What about alternative ways to approach pop-music collaboration?
I’m sure it will start happening soon, but right now my main concern is making sure my family is okay. Songs can wait. Pop music can wait.
Has your publishing company and recording studio, Facet House, shut down?
We shut Facet on March 12, so pretty early. I had a meeting on March 11 and was like, “This doesn’t feel right.” Trump had just announced the travel ban. I was like, “This feels crazy, trying to write a song about heartbreak right now. Everyone needs to go home.”
Maybe people don’t need heartbreak songs right now.
It’s tough. Every time there’s a fire in Los Angeles, it’s really hard for me not to talk about what’s actually happening, so I have written many “fires in Los Angeles” songs because I just don’t know how to sit in a room and not talk about how scary that is.
I’m a workaholic. I work more than almost anybody I know in my field, but it’s really hard for me to even think about writing. Phone calls are coming in, emails are coming in, and I’m just like, “What are we talking about right now?” And I know for some people that’s how they cope. They need to do something normal and keep making music and move on. I’m not judging anyone, however they want to get through this. But for me, personally, it’s really hard to answer emails about pop music right now.
Did you have to cancel sessions at Facet House?
I canceled my personal sessions, canceled all my writers’ sessions. Obviously we can’t control what writers and artists want to do with their personal time, but we did write an email to everyone encouraging them to stay home if they can.
Do you think at some point you might be inspired to write about our current state of the world?
Maybe. I get so much joy and feel so fulfilled by the activism and fundraising I do. There’s a couple of creative music projects I’m working on, and those are the things I want to focus on when this is all over, because it quickly puts into perspective how much the system we live in is complete bullshit.
What have you been turning to for comfort during all of this?
We’ve been making lots of “beverages,” which has been fantastic. [Laughs] We’ve been doing themed days for movies. We did a day of controversial movies from the ’50s, and then we watched Hitchcock’s Vertigo, and then we watched Body Double and Basic Instinct because they were very much inspired by Hitchcock and Vertigo.
What’s your go-to comfort music for these times?
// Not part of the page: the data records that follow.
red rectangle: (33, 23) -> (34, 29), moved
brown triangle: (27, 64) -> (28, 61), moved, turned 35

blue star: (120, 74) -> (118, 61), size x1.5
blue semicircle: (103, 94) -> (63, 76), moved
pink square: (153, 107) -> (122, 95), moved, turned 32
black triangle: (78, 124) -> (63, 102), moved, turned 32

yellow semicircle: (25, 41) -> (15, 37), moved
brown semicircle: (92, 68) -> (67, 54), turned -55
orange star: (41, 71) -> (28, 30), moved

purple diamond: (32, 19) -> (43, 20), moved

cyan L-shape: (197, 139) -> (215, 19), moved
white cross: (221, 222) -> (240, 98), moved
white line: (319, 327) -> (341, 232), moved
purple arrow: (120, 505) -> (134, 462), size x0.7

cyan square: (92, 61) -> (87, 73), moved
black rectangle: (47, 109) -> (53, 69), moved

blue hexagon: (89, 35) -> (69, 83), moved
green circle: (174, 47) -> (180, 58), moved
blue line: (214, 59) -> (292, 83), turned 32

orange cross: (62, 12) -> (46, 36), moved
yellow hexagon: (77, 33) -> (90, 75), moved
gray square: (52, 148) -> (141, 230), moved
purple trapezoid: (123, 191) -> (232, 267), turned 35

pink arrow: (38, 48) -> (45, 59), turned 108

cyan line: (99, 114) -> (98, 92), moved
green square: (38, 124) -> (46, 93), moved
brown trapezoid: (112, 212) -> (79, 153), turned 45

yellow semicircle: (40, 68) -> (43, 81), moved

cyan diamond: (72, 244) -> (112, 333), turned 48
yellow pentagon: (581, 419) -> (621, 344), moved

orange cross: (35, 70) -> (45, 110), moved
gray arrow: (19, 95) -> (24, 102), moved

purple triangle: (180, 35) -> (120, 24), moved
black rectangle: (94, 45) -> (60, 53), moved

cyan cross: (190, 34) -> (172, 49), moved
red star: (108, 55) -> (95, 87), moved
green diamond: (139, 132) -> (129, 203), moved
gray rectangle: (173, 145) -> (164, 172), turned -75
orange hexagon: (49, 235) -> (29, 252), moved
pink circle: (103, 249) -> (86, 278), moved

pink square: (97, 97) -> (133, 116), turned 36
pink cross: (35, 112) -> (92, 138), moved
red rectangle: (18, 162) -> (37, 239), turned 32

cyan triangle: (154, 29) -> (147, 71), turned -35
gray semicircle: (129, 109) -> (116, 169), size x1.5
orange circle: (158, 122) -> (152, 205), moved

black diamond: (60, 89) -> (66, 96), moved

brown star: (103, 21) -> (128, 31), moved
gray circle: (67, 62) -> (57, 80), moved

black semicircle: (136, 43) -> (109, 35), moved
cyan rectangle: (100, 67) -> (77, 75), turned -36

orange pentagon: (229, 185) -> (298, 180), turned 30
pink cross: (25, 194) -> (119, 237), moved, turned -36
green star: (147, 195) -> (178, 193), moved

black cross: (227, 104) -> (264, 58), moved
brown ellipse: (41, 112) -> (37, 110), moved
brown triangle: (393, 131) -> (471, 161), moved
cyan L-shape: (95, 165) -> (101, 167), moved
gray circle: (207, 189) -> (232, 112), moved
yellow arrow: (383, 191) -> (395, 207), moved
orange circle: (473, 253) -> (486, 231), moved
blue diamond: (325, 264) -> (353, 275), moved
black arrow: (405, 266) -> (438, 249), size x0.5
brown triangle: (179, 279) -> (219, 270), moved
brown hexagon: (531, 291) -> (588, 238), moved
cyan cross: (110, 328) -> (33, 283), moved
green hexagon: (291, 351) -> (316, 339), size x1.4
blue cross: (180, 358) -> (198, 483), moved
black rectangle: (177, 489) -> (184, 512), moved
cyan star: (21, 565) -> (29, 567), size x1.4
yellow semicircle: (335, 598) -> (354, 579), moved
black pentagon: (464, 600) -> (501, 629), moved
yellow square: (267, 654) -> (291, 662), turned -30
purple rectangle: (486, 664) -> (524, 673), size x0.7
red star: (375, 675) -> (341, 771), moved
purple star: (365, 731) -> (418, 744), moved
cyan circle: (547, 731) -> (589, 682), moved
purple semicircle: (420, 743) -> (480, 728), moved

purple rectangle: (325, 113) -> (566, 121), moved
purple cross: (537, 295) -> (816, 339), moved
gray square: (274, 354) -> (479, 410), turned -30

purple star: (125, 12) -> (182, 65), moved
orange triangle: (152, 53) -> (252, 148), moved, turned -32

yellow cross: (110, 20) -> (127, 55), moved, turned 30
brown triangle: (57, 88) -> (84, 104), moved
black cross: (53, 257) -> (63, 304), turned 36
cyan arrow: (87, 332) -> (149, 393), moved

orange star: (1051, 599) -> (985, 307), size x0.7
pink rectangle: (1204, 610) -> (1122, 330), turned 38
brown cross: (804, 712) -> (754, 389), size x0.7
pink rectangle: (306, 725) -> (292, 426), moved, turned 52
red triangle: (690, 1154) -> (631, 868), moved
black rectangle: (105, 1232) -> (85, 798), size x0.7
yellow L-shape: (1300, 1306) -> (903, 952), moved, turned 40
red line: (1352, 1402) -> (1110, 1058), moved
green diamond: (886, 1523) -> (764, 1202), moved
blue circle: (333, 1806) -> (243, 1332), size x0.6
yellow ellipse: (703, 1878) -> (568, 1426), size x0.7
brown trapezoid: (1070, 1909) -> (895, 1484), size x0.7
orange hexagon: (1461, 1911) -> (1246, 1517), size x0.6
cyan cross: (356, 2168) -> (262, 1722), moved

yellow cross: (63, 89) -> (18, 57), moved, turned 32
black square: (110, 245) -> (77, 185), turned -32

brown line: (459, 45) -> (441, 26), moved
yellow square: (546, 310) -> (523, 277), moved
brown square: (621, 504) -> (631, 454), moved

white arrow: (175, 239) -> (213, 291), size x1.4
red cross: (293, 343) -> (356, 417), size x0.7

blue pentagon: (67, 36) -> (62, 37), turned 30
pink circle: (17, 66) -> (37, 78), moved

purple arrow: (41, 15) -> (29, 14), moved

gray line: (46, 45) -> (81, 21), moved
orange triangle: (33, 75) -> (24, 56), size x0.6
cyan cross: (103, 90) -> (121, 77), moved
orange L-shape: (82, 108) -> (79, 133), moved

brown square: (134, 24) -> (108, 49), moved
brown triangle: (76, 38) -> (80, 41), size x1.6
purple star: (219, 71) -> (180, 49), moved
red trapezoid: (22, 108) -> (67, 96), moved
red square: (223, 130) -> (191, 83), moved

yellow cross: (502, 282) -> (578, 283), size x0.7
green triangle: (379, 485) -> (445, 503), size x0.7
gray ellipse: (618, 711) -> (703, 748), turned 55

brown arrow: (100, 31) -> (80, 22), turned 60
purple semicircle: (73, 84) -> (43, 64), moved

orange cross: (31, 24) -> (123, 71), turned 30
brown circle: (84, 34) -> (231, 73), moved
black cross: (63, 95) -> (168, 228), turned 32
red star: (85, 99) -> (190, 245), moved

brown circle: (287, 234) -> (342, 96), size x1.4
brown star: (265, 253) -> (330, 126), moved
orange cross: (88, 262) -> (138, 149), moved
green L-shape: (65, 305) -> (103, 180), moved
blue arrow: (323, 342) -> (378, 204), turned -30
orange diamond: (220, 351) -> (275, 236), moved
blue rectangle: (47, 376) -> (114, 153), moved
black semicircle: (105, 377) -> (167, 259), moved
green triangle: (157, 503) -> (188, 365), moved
I’ve been listening to a lot of Patty Griffin and Ani DiFranco. I’ve been going deep on the songs I’ve loved for 15, 20 years for comfort. Also, Patty Griffin, Ani DiFranco, and so many of these women’s songs talk about some real shit, but there’s still hope in all of it, which is what I think we really need right now.
Have you written a song that you think would be good for people to turn to right now?
No [laughs]. I don’t think anything I’ve written that has been released could do the trick.
But social distancers still need songs that make us dance ourselves silly in our living rooms.
That is true. I have many of those [laughs]. I think “Believer” by Imagine Dragons has that hopefulness, even though it’s pretty hard-hitting and dark. But I think in these really troubled times people need to turn to the masters.